Et surtout, Moy a la chance d'être dans une ligne offensive avec Hischier et Meier, là où ses qualités de buteur s'expriment le mieux. "Ce n'est pas quelqu'un pour la troisième ou la quatrième ligne, et lors des derniers championnats du monde, elles étaient justement déjà occupées", explique Patrick Fischer.

En 2023 et malgré ses 51 points (24 buts) en 52 matches, Moy s'était fait recaler. Pareil l'an dernier (36 points en 52 rencontres). Pas facile à vivre pour celui qui a commencé sa carrière sur les bords du Léman. Quand il débarque à Lausanne en 2018, Moy flambe rapidement et inscrit notamment six goals en huit matches.

La suite sera plus ardue. Moy ne marque plus beaucoup. Il file alors à Genève pendant deux saisons, mais c'est véritablement à Rapperswil qu'il franchit un palier. Tout d'abord avec Cervenka, puis tout seul comme un grand lorsque le Tchèque rentre au pays. Avec 42 points en 52 parties cette saison, Moy démontre qu'il peut être le fer de lance d'une ligne et qu'il n'a nul besoin d'une star pour briller.

Quatre ans à Harvard

Rembobinons le fil et repartons quelques années plus tôt aux Etats-Unis. Lorsqu'il se fait drafter par Nashville en 2015 au 6e tour en 175e position, Tyler Moy se dit qu'il va peut-être pouvoir jouer avec Roman Josi et Yannick Weber, alors défenseurs des Preds. Il sort de deux saisons avec Harvard, la prestigieuse université.

Désireux de terminer son cursus en NCAA, Moy dispute encore deux saisons dans le Massachussets.
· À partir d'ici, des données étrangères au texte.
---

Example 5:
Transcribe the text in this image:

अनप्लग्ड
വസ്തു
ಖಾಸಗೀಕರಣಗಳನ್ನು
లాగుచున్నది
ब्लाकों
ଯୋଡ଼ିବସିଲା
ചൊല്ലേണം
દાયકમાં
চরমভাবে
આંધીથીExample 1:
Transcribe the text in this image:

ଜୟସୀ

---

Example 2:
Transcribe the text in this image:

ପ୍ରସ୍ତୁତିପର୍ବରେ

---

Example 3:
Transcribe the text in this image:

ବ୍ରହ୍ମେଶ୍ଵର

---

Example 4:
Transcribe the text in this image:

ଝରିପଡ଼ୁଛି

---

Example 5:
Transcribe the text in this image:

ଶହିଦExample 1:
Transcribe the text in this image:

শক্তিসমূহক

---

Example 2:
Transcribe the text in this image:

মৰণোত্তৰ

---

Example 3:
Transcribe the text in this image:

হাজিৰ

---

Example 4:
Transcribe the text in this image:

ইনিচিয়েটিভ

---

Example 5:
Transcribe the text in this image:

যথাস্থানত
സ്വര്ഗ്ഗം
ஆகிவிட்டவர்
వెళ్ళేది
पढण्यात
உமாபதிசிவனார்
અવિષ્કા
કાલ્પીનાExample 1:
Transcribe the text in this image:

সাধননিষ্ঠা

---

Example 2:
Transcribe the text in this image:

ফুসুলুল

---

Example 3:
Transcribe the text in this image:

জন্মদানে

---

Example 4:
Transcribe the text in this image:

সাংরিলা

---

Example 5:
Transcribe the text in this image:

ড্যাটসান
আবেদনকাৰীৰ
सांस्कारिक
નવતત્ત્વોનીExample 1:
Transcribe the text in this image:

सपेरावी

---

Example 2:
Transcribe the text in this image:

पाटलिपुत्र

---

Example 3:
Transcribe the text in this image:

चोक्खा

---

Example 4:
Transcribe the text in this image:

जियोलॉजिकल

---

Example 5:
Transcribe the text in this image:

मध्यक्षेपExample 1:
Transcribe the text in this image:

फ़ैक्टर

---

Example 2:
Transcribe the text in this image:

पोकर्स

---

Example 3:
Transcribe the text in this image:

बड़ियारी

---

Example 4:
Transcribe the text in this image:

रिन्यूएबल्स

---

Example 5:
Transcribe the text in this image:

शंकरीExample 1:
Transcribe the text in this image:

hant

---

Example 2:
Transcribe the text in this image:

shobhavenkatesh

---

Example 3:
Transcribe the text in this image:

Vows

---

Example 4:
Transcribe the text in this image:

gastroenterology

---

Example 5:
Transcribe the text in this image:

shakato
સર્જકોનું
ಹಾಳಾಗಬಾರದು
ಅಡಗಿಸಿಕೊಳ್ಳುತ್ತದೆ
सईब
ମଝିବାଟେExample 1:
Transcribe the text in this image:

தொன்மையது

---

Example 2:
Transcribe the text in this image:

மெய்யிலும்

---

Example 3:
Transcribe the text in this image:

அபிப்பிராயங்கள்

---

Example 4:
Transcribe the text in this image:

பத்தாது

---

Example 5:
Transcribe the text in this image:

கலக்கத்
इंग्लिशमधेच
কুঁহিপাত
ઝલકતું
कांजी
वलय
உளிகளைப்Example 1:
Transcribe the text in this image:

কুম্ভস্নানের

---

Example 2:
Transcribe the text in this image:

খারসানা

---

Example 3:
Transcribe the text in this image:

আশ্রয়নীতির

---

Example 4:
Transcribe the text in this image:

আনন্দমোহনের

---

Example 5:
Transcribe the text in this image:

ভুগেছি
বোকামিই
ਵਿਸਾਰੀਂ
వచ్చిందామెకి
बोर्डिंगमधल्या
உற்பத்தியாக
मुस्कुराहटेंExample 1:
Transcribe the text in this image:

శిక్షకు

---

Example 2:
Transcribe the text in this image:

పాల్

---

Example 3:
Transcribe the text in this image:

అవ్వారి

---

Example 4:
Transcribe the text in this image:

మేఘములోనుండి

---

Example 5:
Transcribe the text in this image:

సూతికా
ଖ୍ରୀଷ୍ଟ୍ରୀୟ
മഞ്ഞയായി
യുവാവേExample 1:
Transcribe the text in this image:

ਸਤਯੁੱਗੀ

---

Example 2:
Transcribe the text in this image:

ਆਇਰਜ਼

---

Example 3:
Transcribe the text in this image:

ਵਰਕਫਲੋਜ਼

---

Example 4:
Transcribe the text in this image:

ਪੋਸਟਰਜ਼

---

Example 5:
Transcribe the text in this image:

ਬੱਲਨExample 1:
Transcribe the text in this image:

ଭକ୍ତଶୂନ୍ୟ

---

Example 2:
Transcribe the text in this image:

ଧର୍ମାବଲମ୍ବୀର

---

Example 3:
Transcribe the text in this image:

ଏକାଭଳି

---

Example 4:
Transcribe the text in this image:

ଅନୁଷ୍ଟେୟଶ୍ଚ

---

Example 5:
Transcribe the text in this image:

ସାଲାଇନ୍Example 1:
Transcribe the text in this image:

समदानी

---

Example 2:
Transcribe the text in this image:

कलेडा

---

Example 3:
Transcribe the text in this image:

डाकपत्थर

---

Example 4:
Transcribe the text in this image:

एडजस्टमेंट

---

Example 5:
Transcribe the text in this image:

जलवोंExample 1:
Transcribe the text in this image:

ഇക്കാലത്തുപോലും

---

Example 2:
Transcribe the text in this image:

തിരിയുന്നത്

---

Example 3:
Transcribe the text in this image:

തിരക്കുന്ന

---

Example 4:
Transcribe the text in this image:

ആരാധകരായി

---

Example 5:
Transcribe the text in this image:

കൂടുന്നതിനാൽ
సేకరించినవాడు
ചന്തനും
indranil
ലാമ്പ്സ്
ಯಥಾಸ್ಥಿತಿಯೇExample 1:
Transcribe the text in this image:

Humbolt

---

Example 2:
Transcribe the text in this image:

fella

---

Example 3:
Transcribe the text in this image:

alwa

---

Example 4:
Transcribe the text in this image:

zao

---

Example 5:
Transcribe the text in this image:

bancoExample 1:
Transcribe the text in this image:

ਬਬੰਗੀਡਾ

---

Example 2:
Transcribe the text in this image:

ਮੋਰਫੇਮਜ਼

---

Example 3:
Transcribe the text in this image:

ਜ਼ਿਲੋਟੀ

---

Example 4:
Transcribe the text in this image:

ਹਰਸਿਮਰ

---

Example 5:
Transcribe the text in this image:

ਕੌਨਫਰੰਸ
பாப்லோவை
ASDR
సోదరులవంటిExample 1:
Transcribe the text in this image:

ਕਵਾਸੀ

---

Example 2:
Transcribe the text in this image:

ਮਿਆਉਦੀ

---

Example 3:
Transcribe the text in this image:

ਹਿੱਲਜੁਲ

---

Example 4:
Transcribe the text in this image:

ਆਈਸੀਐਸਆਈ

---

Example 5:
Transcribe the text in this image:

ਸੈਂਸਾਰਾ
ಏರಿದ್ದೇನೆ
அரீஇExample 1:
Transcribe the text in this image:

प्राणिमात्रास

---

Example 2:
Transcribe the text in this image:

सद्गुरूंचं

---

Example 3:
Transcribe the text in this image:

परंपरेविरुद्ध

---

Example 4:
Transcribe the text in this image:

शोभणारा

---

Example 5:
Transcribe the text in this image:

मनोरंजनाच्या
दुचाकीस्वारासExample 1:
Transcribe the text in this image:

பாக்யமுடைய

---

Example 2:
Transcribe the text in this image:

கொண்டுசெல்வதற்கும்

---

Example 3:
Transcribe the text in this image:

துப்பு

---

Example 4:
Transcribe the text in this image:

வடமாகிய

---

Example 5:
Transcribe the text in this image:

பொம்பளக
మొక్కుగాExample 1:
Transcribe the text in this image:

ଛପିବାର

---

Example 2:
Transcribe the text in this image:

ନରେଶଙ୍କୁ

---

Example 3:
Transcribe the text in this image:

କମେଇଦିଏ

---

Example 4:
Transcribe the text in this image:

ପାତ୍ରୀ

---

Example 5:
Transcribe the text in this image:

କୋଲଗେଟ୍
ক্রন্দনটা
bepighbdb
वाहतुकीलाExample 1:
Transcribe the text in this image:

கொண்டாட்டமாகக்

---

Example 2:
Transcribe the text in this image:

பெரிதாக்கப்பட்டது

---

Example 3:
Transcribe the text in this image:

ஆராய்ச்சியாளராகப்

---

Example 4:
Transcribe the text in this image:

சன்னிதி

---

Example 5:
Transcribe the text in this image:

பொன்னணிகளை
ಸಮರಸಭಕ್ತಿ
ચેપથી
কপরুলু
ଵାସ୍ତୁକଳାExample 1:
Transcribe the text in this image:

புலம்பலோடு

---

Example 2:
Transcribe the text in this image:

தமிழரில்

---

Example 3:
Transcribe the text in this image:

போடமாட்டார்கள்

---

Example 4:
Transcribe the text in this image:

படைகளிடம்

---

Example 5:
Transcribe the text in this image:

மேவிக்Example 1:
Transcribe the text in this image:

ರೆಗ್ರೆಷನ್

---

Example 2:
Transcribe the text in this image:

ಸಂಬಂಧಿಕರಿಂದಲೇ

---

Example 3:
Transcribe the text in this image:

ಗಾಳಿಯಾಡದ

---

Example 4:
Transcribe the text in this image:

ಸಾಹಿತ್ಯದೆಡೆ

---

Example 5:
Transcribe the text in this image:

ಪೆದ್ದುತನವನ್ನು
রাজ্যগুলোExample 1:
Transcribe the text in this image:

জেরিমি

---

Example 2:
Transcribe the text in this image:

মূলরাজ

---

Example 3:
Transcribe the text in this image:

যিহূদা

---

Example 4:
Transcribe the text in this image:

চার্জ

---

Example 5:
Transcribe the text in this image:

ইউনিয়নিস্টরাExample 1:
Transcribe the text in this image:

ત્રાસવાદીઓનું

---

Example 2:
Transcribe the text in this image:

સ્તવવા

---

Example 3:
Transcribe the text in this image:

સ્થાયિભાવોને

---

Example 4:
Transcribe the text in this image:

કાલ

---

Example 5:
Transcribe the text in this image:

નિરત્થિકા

La troisième année est plus compliquée sur le plan statistique avec 19 points (7 buts) en 31 matches, mais il s'accroche. Lors de sa quatrième année, il explose ses records avec 45 points (22 buts) en 36 parties.

"C'était dur de concilier le sport et les cours, se souvient-il. Toutes ces longues nuits passées à travailler sur des projets d'études et à réviser pour les examens m'ont appris la ténacité." La récompense de ce travail en vaut la peine et lui offre un bachelor en biologie de l'évolution humaine.

Son diplôme en poche, il peut goûter à l'AHL à Milwaukee pendant cinq matches, mais ne croise pas Kevin Fiala qui avait déjà rejoint les Predators. Les deux hommes n'auront jamais l'occasion de jouer ensemble sous le maillot de la franchise du Tennessee. Quand Tyler Moy fait sa saison complète en 2017/18 avec Milwaukee (16 points en 72 matches), Fiala a composté son ticket pour la NHL. Ce qui est amusant, c'est que Fiala vient renforcer la Suisse et que c'est Tyler Moy qui occupe sa place sur la première ligne. Des destins croisés en somme.

Un duel d'Américano-Suisses

Mais revenons à ce Suisse - Etats-Unis de lundi après-midi. "Ce sera super spécial, se réjouit-il déjà. C'est une expérience unique de jouer contre ton pays de naissance." Sa famille sera-t-elle tiraillée? Non, elle se tiendra bien entendu les pouces pour la Suisse. "Et ne serait-ce pas génial si un Americano-Suisse marquait un but à un Americano-Suisse?"

Tyler Moy fait référence au gardien Joey Daccord, fils de Brian Daccord, qui fut gardien d'Ambri de nombreuses années dans les années 80 et 90, et qui a rencontré sa femme fribourgeoise lors de son passage à Gottéron lors de la saison 94/95. Et il y a fort à parier que le gardien du Kraken de Seattle affronte la Suisse.